Se déplacer en taxi pour les Jeux olympiques de 2024 n’est peut-être plus de la science-fiction. Un premier test en conditions réelles a eu lieu jeudi sur l’aérodrome de Pontoise. Volocity desservira Paris et sa banlieue, s’il obtient le feu vert réglementaire.
Pour l’instant, seul le pilote peut embarquer. Dans le taxi volant, mi drone mi hélicoptère, les passagers ne devraient être autorisés qu’en 2024. Mais le vol d’essai effectué jeudi sur l’aérodrome de Pontoise est une nouveauté en Europe. Avec ses 18 rotors, le volocity, appareil 100% électrique made in Germany, a volé dans les airs en conditions réelles, l’espace aérien n’était pas fermé pour cet essai.

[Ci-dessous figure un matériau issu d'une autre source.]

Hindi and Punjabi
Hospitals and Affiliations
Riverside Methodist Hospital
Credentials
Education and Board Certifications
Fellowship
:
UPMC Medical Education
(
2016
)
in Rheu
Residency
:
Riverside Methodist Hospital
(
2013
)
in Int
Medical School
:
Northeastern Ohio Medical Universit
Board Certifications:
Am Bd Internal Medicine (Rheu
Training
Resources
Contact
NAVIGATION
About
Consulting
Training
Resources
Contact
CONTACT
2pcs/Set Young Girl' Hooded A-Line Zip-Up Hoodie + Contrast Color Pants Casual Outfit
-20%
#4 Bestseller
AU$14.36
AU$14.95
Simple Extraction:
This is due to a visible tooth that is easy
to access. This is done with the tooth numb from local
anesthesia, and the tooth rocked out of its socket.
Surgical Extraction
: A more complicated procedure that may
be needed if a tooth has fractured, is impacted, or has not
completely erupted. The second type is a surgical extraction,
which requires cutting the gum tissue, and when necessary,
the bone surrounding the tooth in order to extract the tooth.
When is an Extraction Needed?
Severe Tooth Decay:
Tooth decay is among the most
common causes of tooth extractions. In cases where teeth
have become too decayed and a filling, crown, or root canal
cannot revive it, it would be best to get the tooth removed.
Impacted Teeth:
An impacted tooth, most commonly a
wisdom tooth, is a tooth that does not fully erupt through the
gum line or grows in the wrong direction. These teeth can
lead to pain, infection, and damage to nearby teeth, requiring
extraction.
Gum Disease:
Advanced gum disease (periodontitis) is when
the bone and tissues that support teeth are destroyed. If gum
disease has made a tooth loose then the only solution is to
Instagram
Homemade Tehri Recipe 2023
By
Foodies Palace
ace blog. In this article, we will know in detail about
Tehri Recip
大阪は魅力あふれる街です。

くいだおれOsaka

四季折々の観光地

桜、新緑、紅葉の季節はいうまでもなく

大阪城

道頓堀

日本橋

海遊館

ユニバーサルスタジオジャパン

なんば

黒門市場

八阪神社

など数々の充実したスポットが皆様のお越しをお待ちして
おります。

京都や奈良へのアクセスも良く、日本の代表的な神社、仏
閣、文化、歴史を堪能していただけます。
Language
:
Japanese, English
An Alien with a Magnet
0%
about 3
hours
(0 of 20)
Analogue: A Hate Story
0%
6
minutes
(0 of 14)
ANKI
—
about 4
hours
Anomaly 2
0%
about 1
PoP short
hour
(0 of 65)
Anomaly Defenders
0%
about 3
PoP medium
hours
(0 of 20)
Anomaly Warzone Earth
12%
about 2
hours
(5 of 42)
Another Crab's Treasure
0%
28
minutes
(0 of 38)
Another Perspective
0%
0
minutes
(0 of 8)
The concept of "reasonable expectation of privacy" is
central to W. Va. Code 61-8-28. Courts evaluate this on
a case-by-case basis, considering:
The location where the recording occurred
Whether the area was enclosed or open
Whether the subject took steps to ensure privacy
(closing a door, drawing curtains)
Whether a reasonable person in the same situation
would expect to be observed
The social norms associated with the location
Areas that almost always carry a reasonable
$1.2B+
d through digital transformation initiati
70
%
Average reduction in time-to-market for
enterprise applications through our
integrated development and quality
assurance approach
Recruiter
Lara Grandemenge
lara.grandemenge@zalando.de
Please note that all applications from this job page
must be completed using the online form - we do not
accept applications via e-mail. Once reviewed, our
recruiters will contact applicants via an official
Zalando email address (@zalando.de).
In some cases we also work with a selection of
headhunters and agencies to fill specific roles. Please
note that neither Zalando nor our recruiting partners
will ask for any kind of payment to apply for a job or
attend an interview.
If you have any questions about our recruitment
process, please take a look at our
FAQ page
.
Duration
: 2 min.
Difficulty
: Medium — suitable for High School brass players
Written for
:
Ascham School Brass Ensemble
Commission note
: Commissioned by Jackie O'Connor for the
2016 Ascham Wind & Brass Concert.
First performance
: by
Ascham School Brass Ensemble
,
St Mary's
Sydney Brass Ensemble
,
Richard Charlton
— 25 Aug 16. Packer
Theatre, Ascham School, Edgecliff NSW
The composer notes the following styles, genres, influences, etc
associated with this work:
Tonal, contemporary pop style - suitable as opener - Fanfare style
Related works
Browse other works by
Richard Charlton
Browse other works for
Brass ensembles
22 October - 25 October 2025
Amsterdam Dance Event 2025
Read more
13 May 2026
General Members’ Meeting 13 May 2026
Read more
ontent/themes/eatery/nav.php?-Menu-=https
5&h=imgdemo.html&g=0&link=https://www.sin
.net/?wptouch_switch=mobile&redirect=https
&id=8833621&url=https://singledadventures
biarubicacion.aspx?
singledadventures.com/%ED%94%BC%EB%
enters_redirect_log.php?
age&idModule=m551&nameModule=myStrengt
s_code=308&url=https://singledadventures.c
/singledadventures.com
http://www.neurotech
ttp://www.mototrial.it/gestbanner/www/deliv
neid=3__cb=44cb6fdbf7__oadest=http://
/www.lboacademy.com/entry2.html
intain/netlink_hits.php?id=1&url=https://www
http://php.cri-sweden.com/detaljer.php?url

Le Volicité fait quatre fois moins de bruit qu’un hélicoptère, assure la marque, l’encombrement de l’appareil est également réduit. “C’est plus petit, on a besoin de moins d’espace, on va pouvoir décoller et atterrir facilement depuis des endroits plus petits, voire recharger, entre des bâtiments”, explique Jean-Christophe Drai, gérant français de Volocopter, qui exploite l’appareil, qualificatif. “mais nous n’allons pas remplacer les hélicoptères.”
Ce taxi volant suivra les mêmes couloirs aériens que les hélicoptères. Deux lignes aériennes sont prévues, l’une entre Paris et Versailles, entre l’héliport d’Issy-les-Moulineaux et l’aérodrome de Saint-Cyr l’École. L’autre relierait les aéroports de Charles-de-Gaulle et du Bourget à l’intérieur de Paris, une péniche sur la Seine quai d’Austerlitz.
En 2024, l’expérimentation prévue s’appuiera sur une flotte d’une dizaine de Volocities prêtes à être déployées en Ile-de-France, chaque appareil pourra effectuer deux ou trois vols par heure grâce à des batteries rapidement échangeables.
Les taxis volants pourraient avoir d’autres usages que le transport commercial de personnes. « Ces appareils vont offrir des services considérables à la population dans les années à venir, notamment en matière de santé », précise Augustin de Romanet, PDG d’ADP. Ils sont spécialement prévus pour le transport ambulancier, le transport de greffons.
En prévision de pouvoir desservir tous les vertiports, Volocopter devra obtenir la certification européenne de l’Agence européenne de la sécurité aérienne (AESA), ADP attend le feu vert en 2024.
Les Volocities biplaces transporteront un passager payant, l’autre siège sera réservé à un pilote. Le coût d’un vol par passager est encore incertain. Des versions autonomes pourraient voir le jour en 2028-2030, selon le constructeur.